先程、車に乗せてもらった時、ドライバーはごく普通のカジュアルな装いだったから、何処かで着替えたのだろう。
真っ赤なレインコートは、来ている者の体型と比べて大きめ。袖も長く、両手の指の先まで隠れている。風が吹く度、コートの裾が大きく揺らぐ様子は大きなてるてる坊主を思わせた。
あいつ、何んで着替えなんかしたんだろ?
絵美は首を傾げたが、追跡を楽しむ狩人の表情は、彼女の位置から読み取れなかった。後頭部を覆うフードの下、シンプルな作りの丸い仮面を被っていて、顔が全く見えないのだ。
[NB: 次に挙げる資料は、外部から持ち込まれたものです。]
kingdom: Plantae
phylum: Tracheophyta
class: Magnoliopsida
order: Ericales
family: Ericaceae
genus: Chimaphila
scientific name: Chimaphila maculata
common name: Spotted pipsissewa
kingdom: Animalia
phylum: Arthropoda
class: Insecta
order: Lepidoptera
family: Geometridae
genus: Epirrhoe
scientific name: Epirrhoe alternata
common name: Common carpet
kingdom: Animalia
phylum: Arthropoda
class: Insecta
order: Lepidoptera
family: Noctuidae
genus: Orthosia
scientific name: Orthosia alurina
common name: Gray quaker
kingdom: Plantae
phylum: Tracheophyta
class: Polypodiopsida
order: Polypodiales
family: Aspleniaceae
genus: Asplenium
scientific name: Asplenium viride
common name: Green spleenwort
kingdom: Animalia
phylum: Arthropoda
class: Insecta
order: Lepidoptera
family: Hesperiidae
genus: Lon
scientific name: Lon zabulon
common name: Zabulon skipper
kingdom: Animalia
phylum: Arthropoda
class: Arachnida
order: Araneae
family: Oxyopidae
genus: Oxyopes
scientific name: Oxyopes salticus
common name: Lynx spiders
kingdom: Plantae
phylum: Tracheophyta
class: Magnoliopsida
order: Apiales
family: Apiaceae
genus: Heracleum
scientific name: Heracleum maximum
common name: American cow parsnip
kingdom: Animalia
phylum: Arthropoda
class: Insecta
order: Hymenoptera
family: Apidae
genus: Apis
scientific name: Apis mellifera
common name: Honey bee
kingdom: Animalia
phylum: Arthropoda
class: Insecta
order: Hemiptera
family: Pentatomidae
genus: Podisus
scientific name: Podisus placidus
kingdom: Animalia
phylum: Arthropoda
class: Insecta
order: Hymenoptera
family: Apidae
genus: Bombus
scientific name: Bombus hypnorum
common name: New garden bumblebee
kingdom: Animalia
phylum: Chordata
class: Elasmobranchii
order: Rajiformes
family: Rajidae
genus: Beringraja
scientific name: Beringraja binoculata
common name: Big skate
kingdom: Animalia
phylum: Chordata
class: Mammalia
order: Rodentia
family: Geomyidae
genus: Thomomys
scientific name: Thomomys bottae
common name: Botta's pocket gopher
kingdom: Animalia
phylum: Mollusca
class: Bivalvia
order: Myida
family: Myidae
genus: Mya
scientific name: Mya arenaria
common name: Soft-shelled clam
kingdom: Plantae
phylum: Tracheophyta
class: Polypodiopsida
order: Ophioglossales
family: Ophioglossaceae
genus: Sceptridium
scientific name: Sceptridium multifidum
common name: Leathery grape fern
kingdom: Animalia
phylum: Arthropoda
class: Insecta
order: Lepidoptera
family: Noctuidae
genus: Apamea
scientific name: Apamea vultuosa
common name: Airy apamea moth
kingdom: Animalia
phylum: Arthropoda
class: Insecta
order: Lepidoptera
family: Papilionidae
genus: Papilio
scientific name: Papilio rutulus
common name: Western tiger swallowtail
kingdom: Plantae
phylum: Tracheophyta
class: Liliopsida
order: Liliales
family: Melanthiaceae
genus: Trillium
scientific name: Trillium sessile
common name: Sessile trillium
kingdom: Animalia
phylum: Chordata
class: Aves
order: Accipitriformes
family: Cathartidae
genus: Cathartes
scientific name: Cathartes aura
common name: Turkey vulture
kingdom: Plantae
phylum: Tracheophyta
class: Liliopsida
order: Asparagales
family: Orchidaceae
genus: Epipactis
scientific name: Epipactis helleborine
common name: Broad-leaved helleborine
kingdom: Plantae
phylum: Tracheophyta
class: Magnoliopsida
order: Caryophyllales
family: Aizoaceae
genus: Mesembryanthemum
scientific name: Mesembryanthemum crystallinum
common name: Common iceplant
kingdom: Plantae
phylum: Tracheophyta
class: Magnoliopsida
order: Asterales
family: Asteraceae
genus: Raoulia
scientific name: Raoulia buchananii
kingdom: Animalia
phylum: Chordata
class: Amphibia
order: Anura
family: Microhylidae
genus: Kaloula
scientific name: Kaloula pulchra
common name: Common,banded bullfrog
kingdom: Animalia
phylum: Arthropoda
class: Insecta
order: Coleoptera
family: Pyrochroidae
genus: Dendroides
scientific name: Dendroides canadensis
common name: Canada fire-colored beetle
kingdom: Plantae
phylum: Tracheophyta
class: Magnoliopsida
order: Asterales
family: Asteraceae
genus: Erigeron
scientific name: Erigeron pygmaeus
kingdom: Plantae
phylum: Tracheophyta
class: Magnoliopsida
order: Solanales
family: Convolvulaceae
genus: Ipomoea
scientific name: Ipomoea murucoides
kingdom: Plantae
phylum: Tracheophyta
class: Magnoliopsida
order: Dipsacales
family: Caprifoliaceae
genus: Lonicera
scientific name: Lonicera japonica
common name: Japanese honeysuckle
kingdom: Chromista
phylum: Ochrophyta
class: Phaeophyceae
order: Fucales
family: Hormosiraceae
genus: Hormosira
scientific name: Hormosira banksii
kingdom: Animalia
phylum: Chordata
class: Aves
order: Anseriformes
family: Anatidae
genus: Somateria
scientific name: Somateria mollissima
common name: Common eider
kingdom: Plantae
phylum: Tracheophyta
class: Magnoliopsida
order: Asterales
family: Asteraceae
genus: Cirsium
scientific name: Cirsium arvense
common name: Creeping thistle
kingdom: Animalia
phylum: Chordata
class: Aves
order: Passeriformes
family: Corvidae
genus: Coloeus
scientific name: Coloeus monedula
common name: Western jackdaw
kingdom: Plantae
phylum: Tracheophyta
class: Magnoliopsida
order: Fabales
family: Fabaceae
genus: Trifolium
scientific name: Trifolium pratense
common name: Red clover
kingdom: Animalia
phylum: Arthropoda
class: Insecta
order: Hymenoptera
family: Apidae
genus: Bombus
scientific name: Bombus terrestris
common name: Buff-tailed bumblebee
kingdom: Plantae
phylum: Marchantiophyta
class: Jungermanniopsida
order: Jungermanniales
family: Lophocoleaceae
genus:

そう言えば、てるてる坊主って天気になるまで顔を書いちゃいけないんだっけ?
また場違いな疑問が錯乱した脳裏を過り、絵美は首を横に振った。
早く、早く逃げなきゃ。あんな恰好をしている奴だもん、絶対、イカレてる。
山歩き用のコンパスは持って来ていないが、夕日が落ちる方角から南へ向う大体の方角は判った。そちらを目指して走り出す前にもう一度、絵美は追跡者の方を見やる。
それでも曇って泣いてたら、そなたの首をチョンと切るぞ。
「切る」という下りで声を張り上げ、真っ赤なてるてる坊主は仮面の正面、目の位置に開く二つの穴をこちらへ向けた。
クスクス笑う声が風にのる。
とうに絵美の居場所に気付いていながら、知らない振りをしていたらしい。
瞳を覆う二つのレンズは黒く着色されており、その奥に揺蕩う精神の虚無を暗示して、絵美の全身を凍らせた。
最早冷静でいられず、しゃにむに走り出す。
南……南の方へ……
目の前に林道の分岐点が見え、そこから更に坂を駆け下りていくと、左右の景色が一変する。杉の伐採場を通り抜け、丈の低いブナの広大な林へと飛び込む。
ここにも伐採の痕跡があちこちにあった。木材搬出の際に引きずった跡も見え、それを辿っていくと木々の梢が疎らになって前方の視界が開けてくる。
やっと車道へ出た。
携帯をチェックしたが、まだ電波は拾えていない。
恐る恐る振り返り、背後から追ってくる人影が無いのを確かめて絵美は深い吐息を漏らした。